Last spring, I wrote an article entitled "Reflections of an upcoming summer." I talked about how great summer is and fun things that one could do. I had no idea that the summer of 2022 would be a milestone in my life.

On July 11, I received a cancer diagnosis from Dr. John S. Inman III. He had taken out two polyps and the pathology report revealed that they were malignant. Dr. Inman is a great doctor, and I could tell that he didn't want to have to tell me this. When I heard what he had to say, I was struck by fear and grief. I was the same age as my mother when she found out that she had cancer. She lived one month after finding out.

I got off the phone and told my husband, Connell. We talked, cried and prayed for hours. Our lives were about to take on a new dimension. I was about to take on the biggest battle of my life. Hope and a will to live would become greater than any fear. Faith and my belief in God would help me on this journey. With my family, friends and their prayers, I knew that I was not alone. People that I did not even know were praying for me.

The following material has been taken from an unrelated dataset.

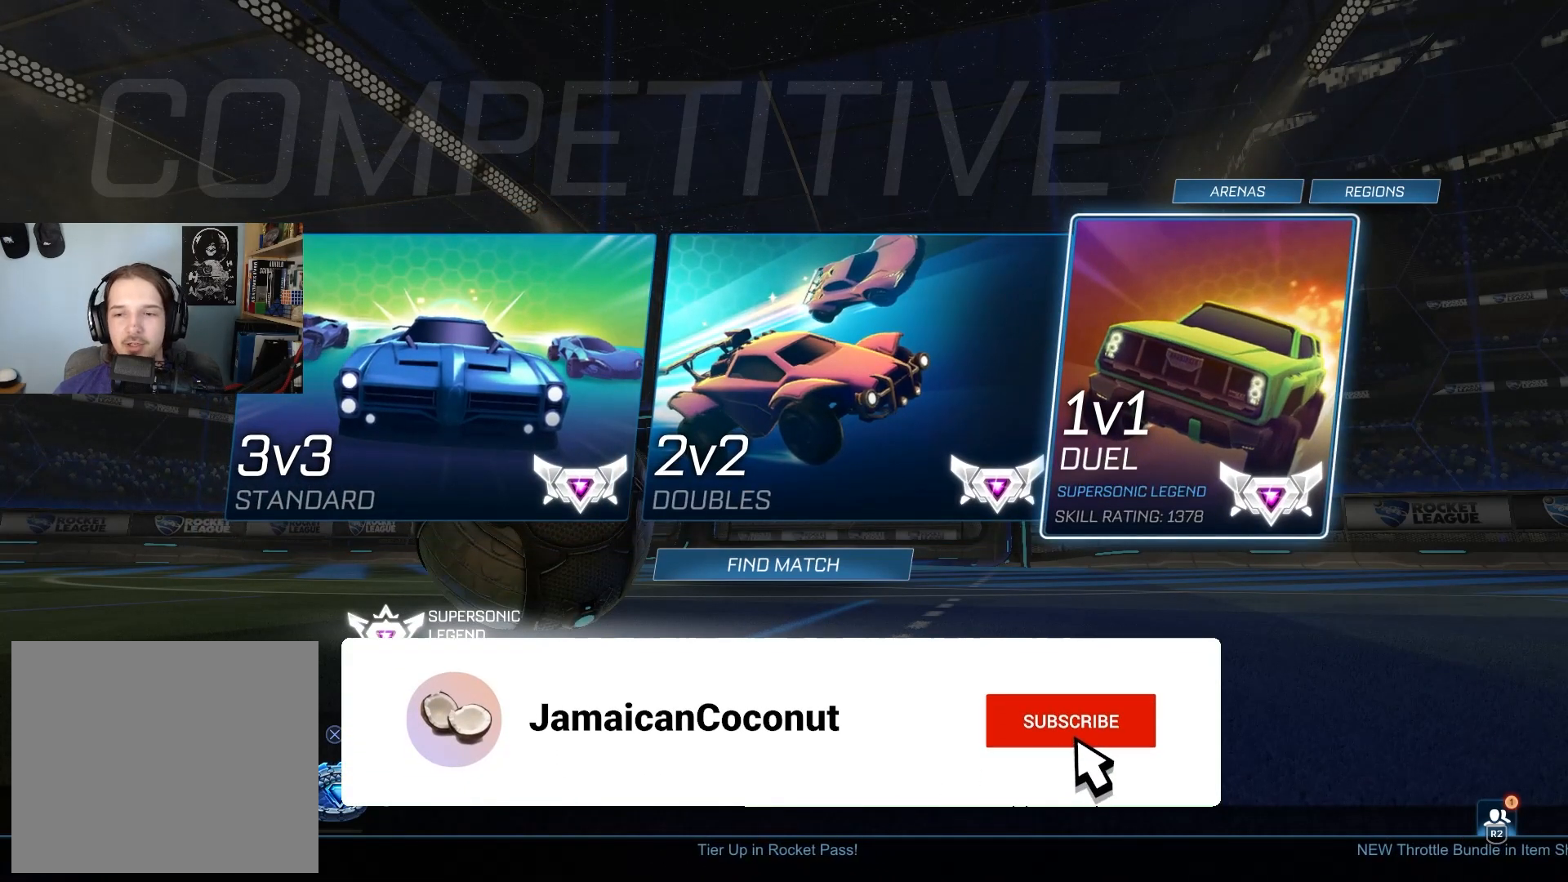
{"buttons": ["DPAD_LEFT"], "left_stick": "center", "right_stick": "center", "events": [[267, "DPAD_LEFT", "down"], [383, "DPAD_LEFT", "up"], [450, "DPAD_LEFT", "down"]]}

Dr. Inman referred me to Dr. Brandon Seagle. And I am so fortunate that he did. My first appointment with Dr. Seagle lasted 2 1/2 hours. With my pen and notebook in hand, I asked him every question I could think of. He answered every one of them.

He told me that I had endometrial cancer with uterine carcinosarcoma cancer cells. These cells are the most aggressive cancer cells. Only 5% of women with endometrial cancer have these cells. When he told me that I thought, "Wow, why did I have to be in this 5%?"

I sat there listening to the diagnosis, treatments, and statistics and knew that I would need to be strong to endure all that was ahead of me. He explained that I would need surgery, then six cycles of chemotherapy, and then radiation. He thought that I might have Stage 3 cancer with carcinosarcoma cells, but he would not know for sure until the pathology was back from the surgery.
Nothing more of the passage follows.